While there doesn't seem to be much of an internal logic behind this work, its drift is quite effective in creating feelings of discomfort that seem vaguely oceanic, a paralyzed-at-sea, Ancient Mariner-type vibe for sure. An interesting comparison could be Nurse With Wound's Salt Marie Celeste, music that works towards a similar effect but through different means. Bosetti's other contribution, the 22 min. "Kitchen Piece," likewise is not the sort of embracive or heartwarming creation expected from, say, Yoko Ono if she'd chosen the cooking area as a setting for one of her many "pieces." Sourced using sounds from an in-kitchen improv by labelmates Guiseppe Ielasi and Renato Rinaldi, the track is, at first, a monster of crudely cut-up noise sounding like average dish-clatter folded over-and-over on top of itself. Just as brutal are the quick stops and starts of Bosetti's cuts, the interjections more damaging each time, allowed little release in the piece's long and slow descent towards the chorus of layered pure tones and murky static that forms its conclusion.

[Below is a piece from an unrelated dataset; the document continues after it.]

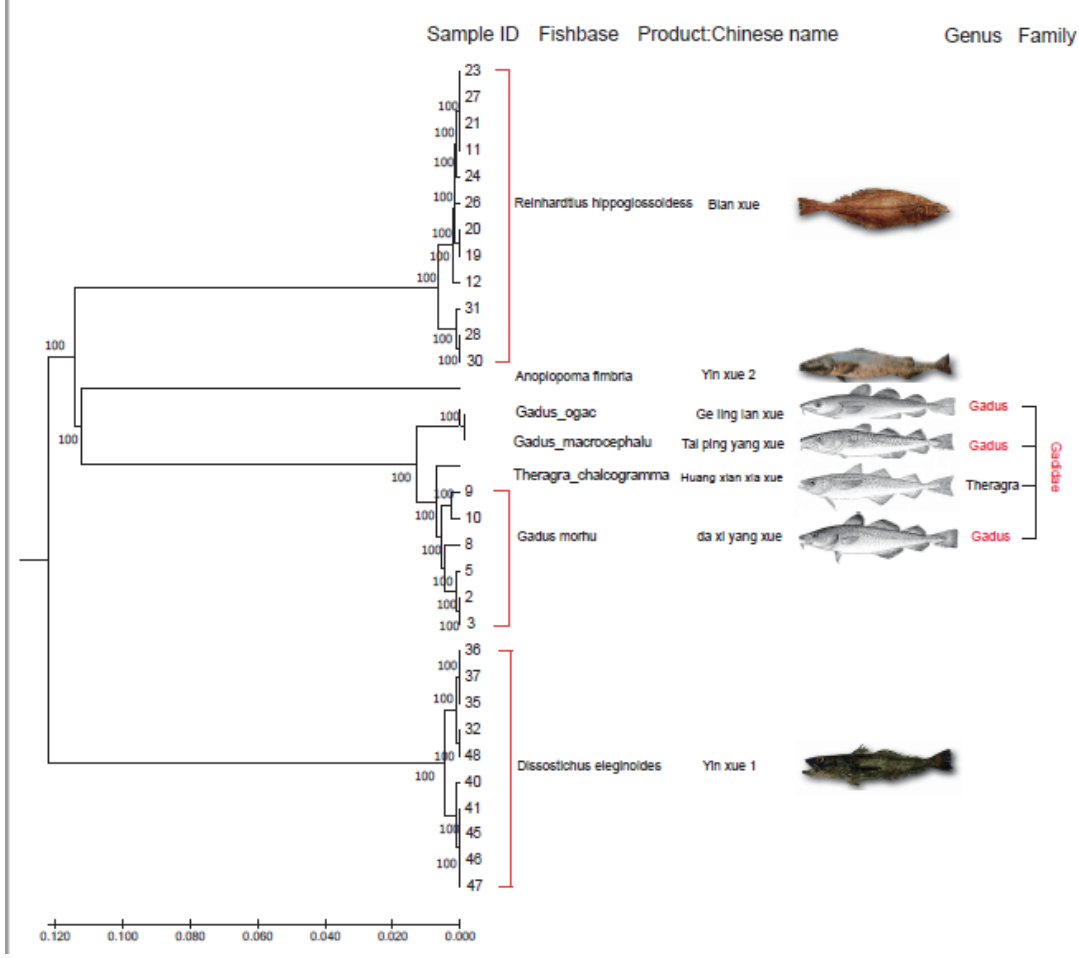
Figure 1. Bayesian tree using COI sequences obtained from common fish species sold as cod in a Chinese supermarket. The fish images were retrieved from Food and Agriculture Organization of the United Nations (FAO) and the codfish name was obtained from Fishbase.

The third and final track belongs to German experimental dramatist Antje Vowinckel, and, at barely half the length of the other two, it feels a bit unnecessary, though certain comparisons exist, especially in the stunted, silence-ful pacing carrying over from Bosetti's works. Hers, however, suffers from a sound palette that feels too varied for its own good, allowing only cryptic referencing to be made and causing the certain bold, even humorous inclusions (like sped-up martial arts grunting) to clash broadly with any kind of mood emerging elsewhere. The Bosetti pieces, however, were not such easy sells either, and the fact that they feel as strong after several listens gives hope that this disc might prove more well-rounded upon future consideration.